A large boat is sailing North at a speed of \(v^{'B}=15\text{m/s}\) and a restless passenger is walking about on the deck. Chloë, another passenger on the boat, finds that the passenger is walking at a constant speed of \(v^{A}=3\text{m/s}\) towards the South (opposite the direction of the boat’s motion). Marcel is watching the boat pass by from shore. What velocity (magnitude and direction) does Marcel measure for the restless passenger?

**Solution**:

First, we must choose coordinate systems in the boat and on the shore. On the boat, let us define an \(x\) axis that is positive in the North direction and has an origin such that the position of the restless passenger was \(x^{A}(t=0)=0\) at time \(t=0\). In Chloë’s reference frame, the passenger is thus described by:

\[x^{A}(t)=v^{A}t=(-3\text{m/s})t\]

where we note that \(v^{A}\) is negative since the passenger is moving the in negative \(x\) direction (the passenger is walking towards the South, but we chose positive \(x\) to be in the North direction). On shore, we choose an \(x^{'}\) axis that also is positive in the North direction. We can choose the origin such that the origin of the boat’s coordinate system was \(x^{'}=0\). The origin of the boat’s coordinate system as measured by Marcel (on shore) is thus:

\[x^{'B}(t)=v^{'B}t=(15\text{m/s})t\]

The position of the passenger, \(x^{'A}(t)\), as measured by Marcel, is then given by adding the position of the boat’s origin and the position of the passenger as measured from the boat’s origin:

\[\begin{aligned} x^{'A}(t) &= x^{'B}(t)+x^{A}(t)\\ &= v^{'B}t + v^{A}t \\ &= (v^{'B}+v^{A})t\\ &= ((15\text{m/s})+(-3\text{m/s}))t\\ &= (12\text{m/s})t\end{aligned}\]

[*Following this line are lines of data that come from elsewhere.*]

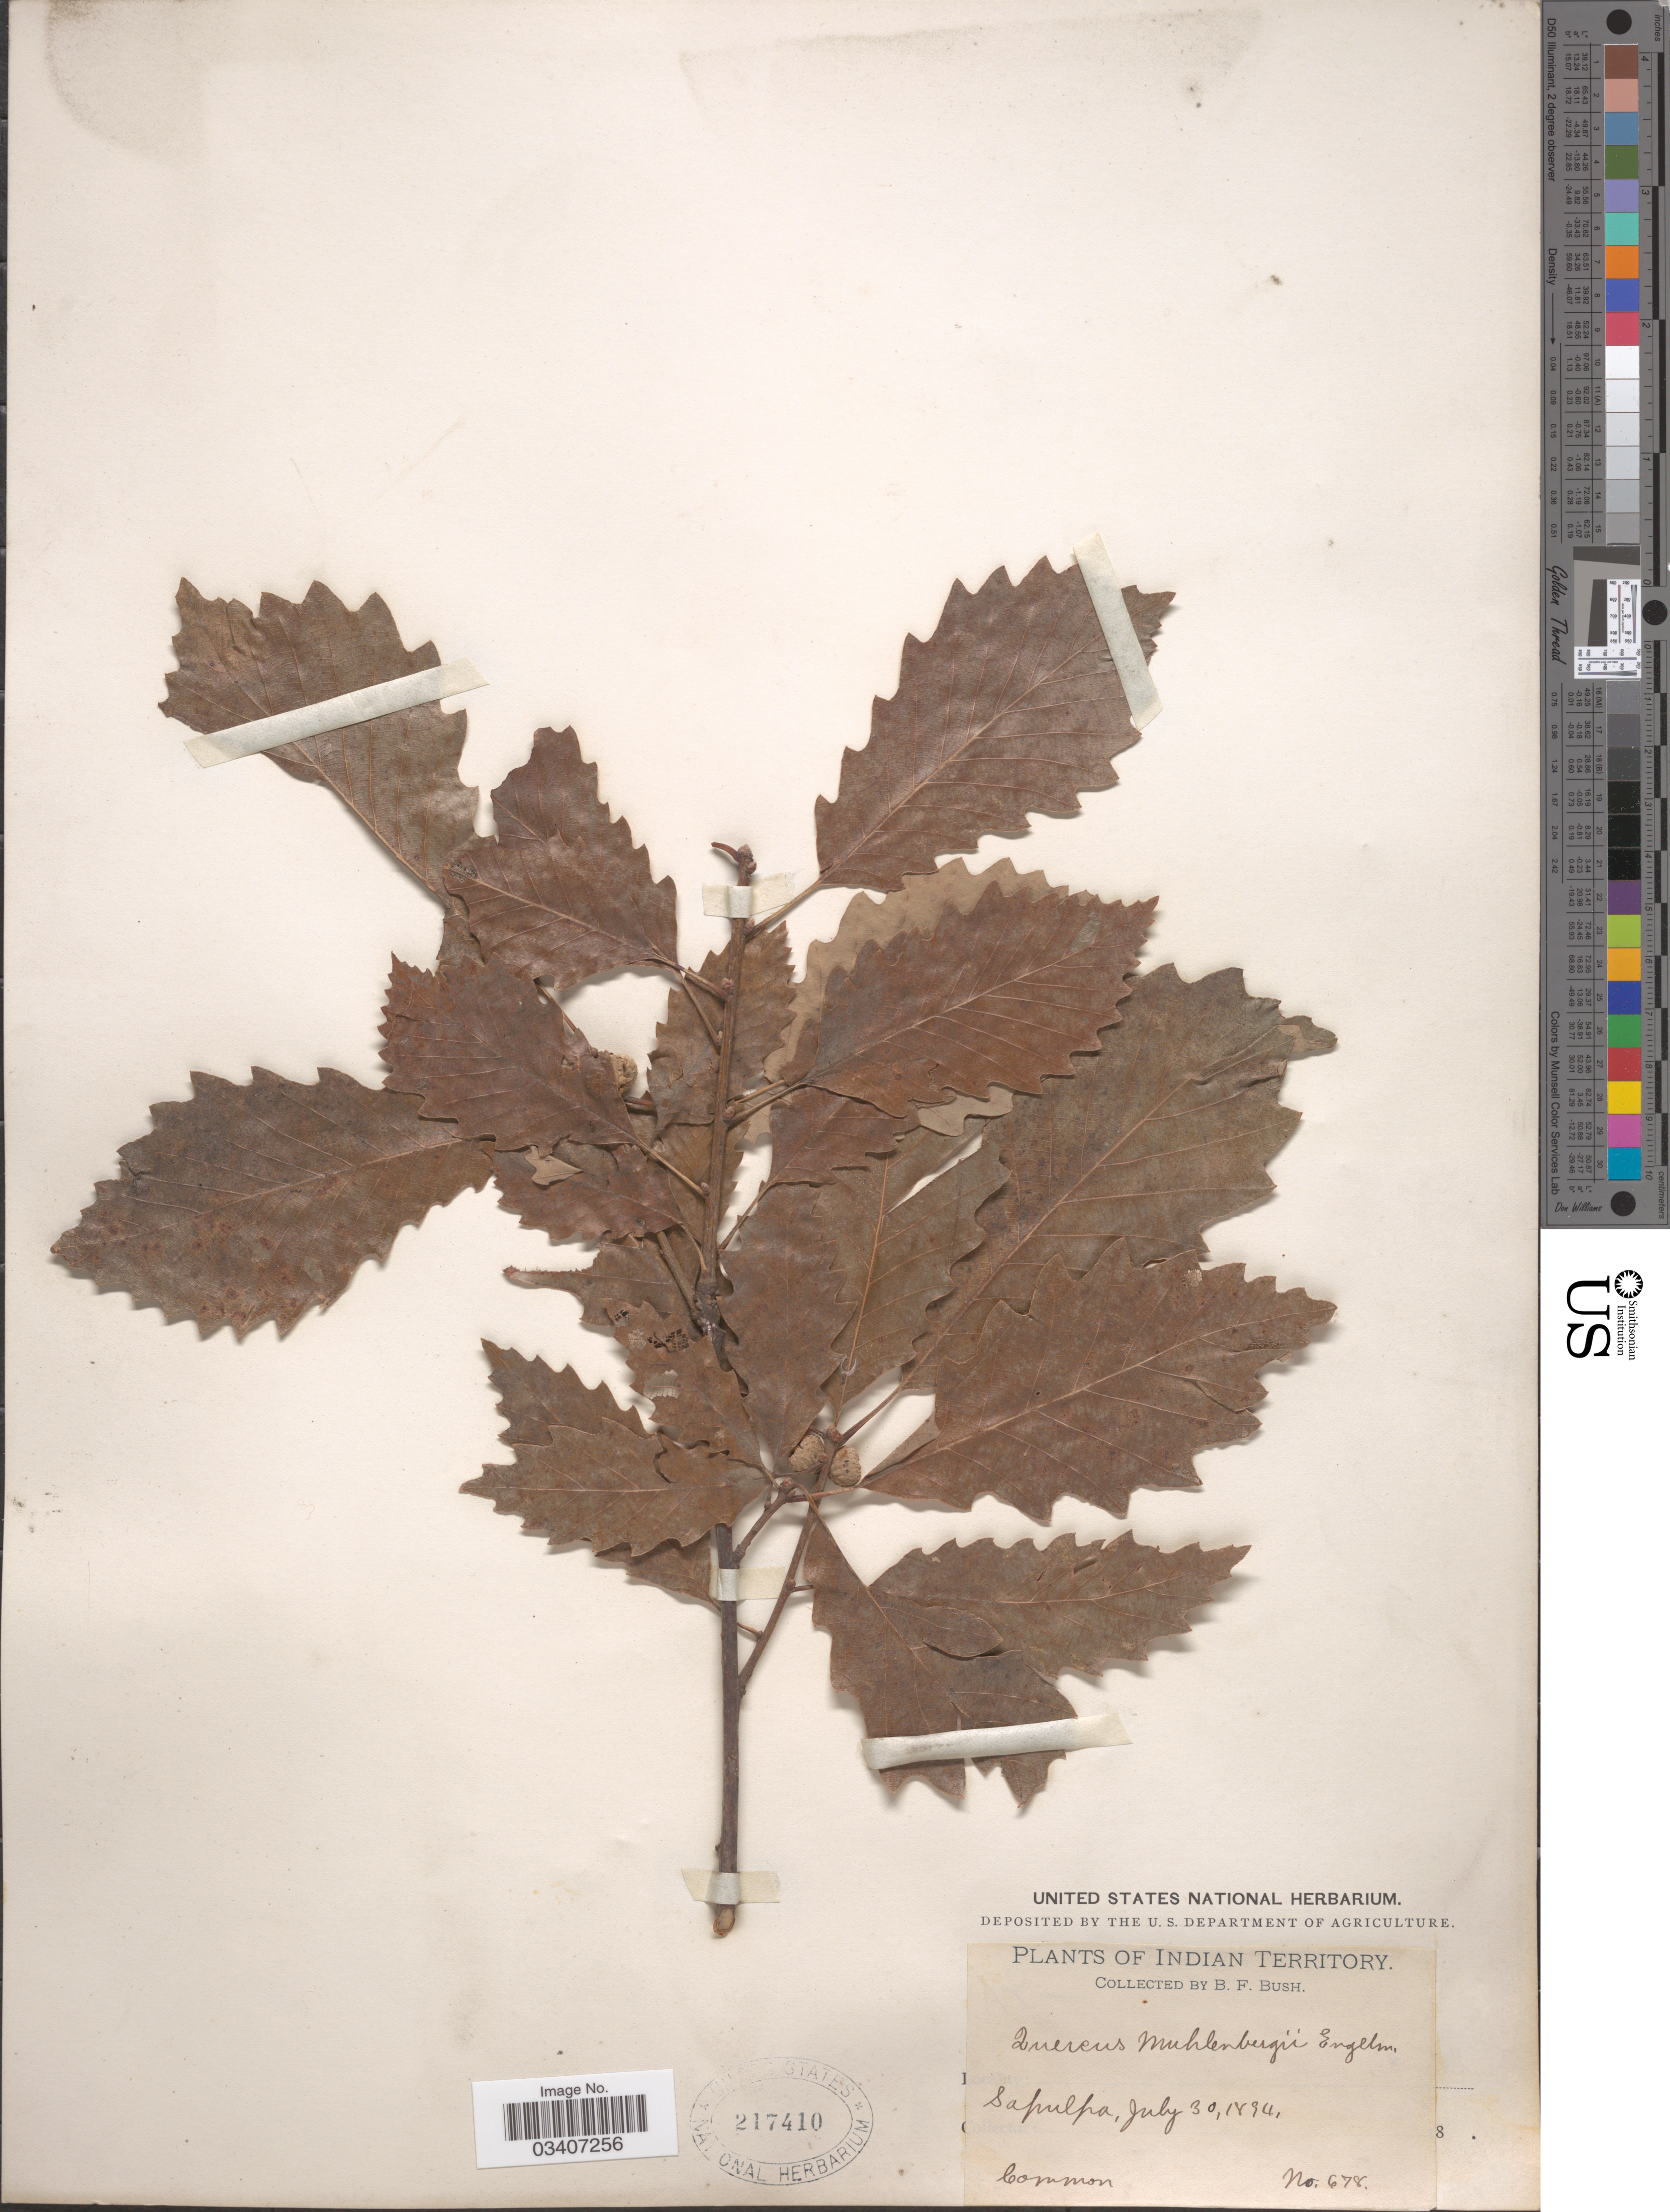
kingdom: Plantae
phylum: Tracheophyta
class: Magnoliopsida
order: Fagales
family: Fagaceae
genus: Quercus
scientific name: Quercus muehlenbergii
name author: Engelm.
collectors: B. F. Bush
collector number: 678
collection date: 1894-07-30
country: United States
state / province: Oklahoma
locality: Indian Territory. Sapulpa.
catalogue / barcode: US 217410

To find the velocity of the passenger as measured by Marcel, we take the time derivative:

\[\begin{aligned} v^{'A} &= \frac{d}{dt}x^{'A}(t)\\ &= \frac{d}{dt} \left((v^{'B}+v^{A})t\right)\\ &=(v^{'B}+v^{A})\\ &=((15\text{m/s})+(-3\text{m/s}))\\ &=12\text{m/s}\end{aligned}\]

Since this is a positive number, Marcel still sees the passenger moving in the North direction (the direction of his positive \(x'\) axis), but with a speed of \(12\) m/s, which is less than that of the boat. On the boat, the passenger appears to be walking towards the South, but the net motion of the passenger relative to the ground is still in the North direction, as their speed is less than that of the boat.